Content starts

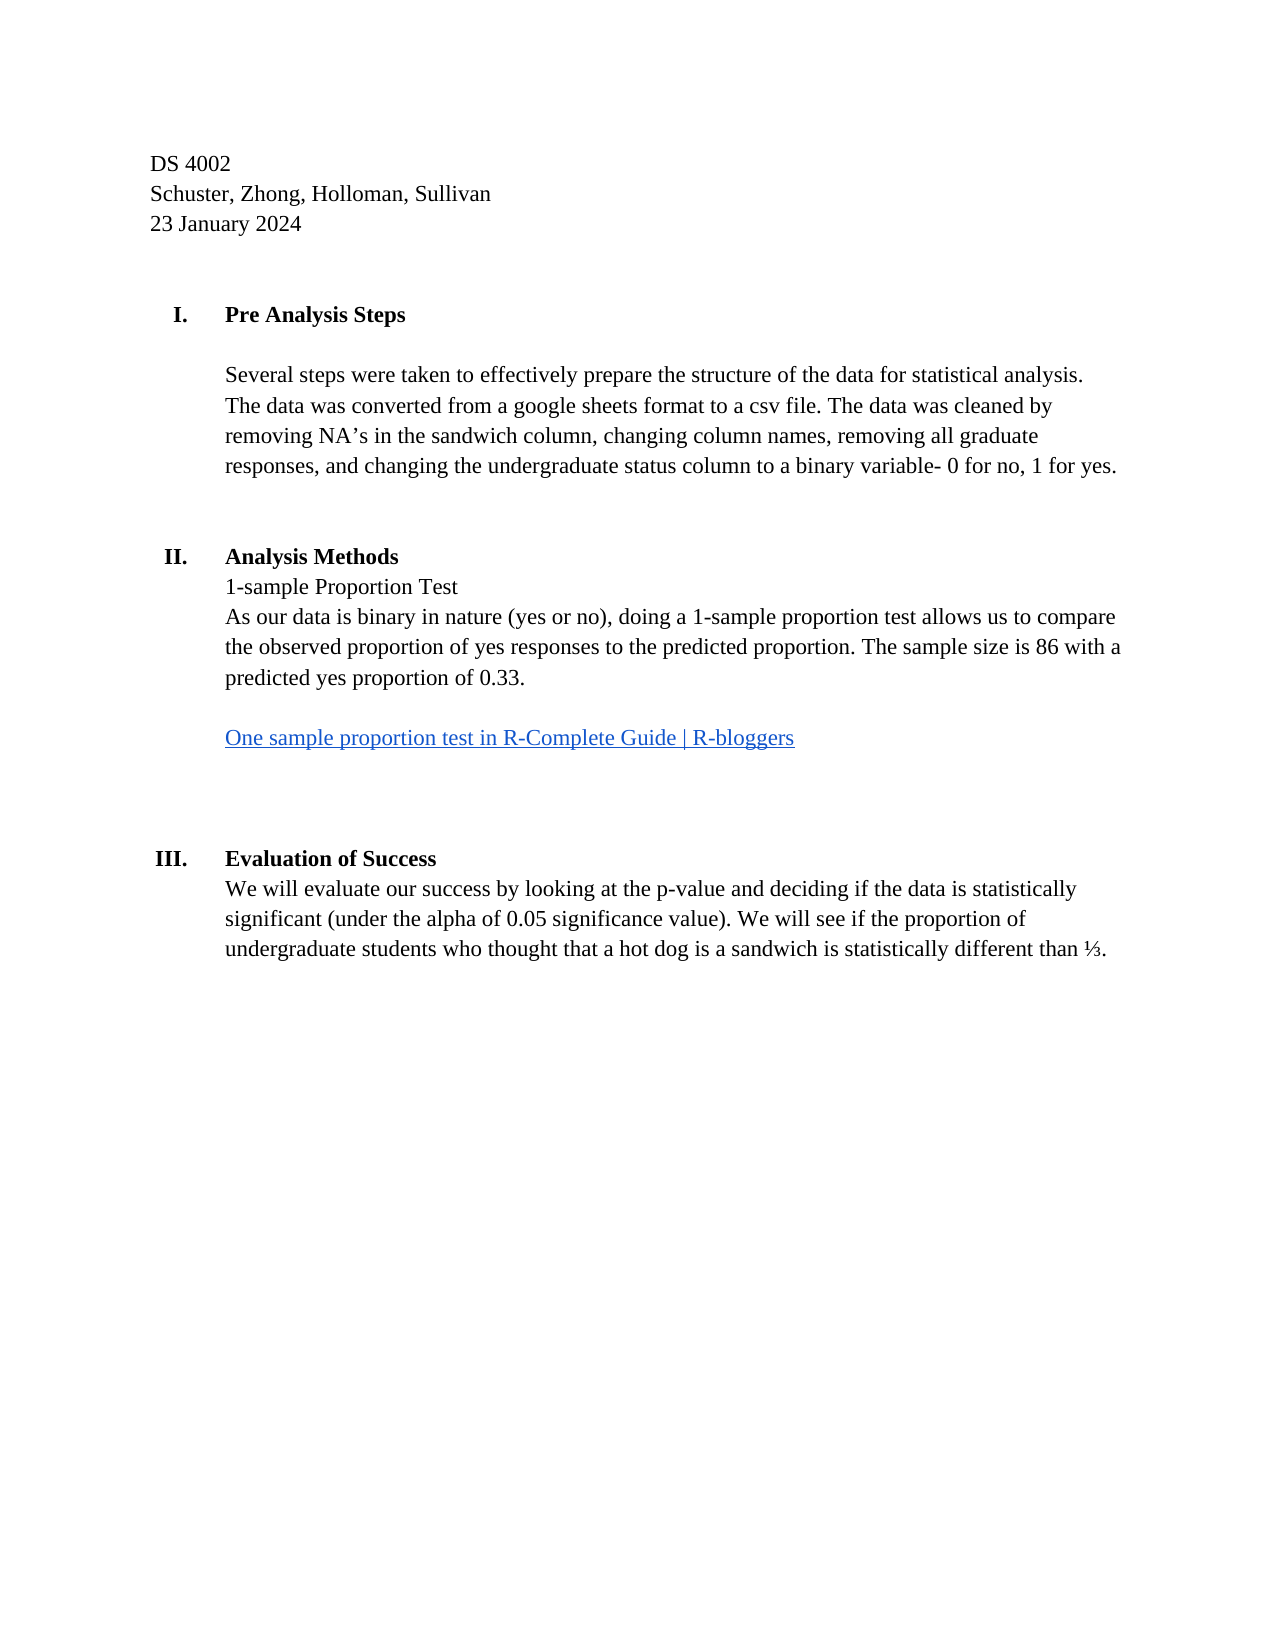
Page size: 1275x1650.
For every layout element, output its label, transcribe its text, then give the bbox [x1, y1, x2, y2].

text 23 January 2024 [150, 210, 1125, 237]
text We will evaluate our success by looking at the p-value and deciding if the data is statistically significant (under the alpha of 0.05 significance value). We will see if the proportion of undergraduate students who thought that a hot dog is a sandwich is statistically different than ⅓. [225, 875, 1125, 962]
text Several steps were taken to effectively prepare the structure of the data for statistical analysis. The data was converted from a google sheets format to a csv file. The data was cleaned by removing NA’s in the sandwich column, changing column names, removing all graduate responses, and changing the undergraduate status column to a binary variable- 0 for no, 1 for yes. [225, 361, 1125, 478]
text Schuster, Zhong, Holloman, Sullivan [150, 180, 1125, 207]
list Evaluation of Success [187, 845, 1125, 871]
list Pre Analysis Steps [187, 301, 1125, 327]
list Analysis Methods [187, 543, 1125, 569]
text DS 4002 [150, 150, 1125, 176]
text As our data is binary in nature (yes or no), doing a 1-sample proportion test allows us to compare the observed proportion of yes responses to the predicted proportion. The sample size is 86 with a predicted yes proportion of 0.33. [225, 603, 1125, 690]
text One sample proportion test in R-Complete Guide | R-bloggers [225, 724, 1125, 750]
text 1-sample Proportion Test [225, 573, 1125, 599]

Content ends

REQUIRED ACTION:
Leaving out every picture, repeat the records above exactly as they stand.

WRITTEN REPLY:
Page size: 1275x1650.
For every layout element, output its label, transcribe its text, then give the bbox [x1, y1, x2, y2].

text 23 January 2024 [150, 210, 1125, 237]
text We will evaluate our success by looking at the p-value and deciding if the data is statistically significant (under the alpha of 0.05 significance value). We will see if the proportion of undergraduate students who thought that a hot dog is a sandwich is statistically different than ⅓. [225, 875, 1125, 962]
text Several steps were taken to effectively prepare the structure of the data for statistical analysis. The data was converted from a google sheets format to a csv file. The data was cleaned by removing NA’s in the sandwich column, changing column names, removing all graduate responses, and changing the undergraduate status column to a binary variable- 0 for no, 1 for yes. [225, 361, 1125, 478]
text Schuster, Zhong, Holloman, Sullivan [150, 180, 1125, 207]
list Evaluation of Success [187, 845, 1125, 871]
list Pre Analysis Steps [187, 301, 1125, 327]
list Analysis Methods [187, 543, 1125, 569]
text DS 4002 [150, 150, 1125, 176]
text As our data is binary in nature (yes or no), doing a 1-sample proportion test allows us to compare the observed proportion of yes responses to the predicted proportion. The sample size is 86 with a predicted yes proportion of 0.33. [225, 603, 1125, 690]
text One sample proportion test in R-Complete Guide | R-bloggers [225, 724, 1125, 750]
text 1-sample Proportion Test [225, 573, 1125, 599]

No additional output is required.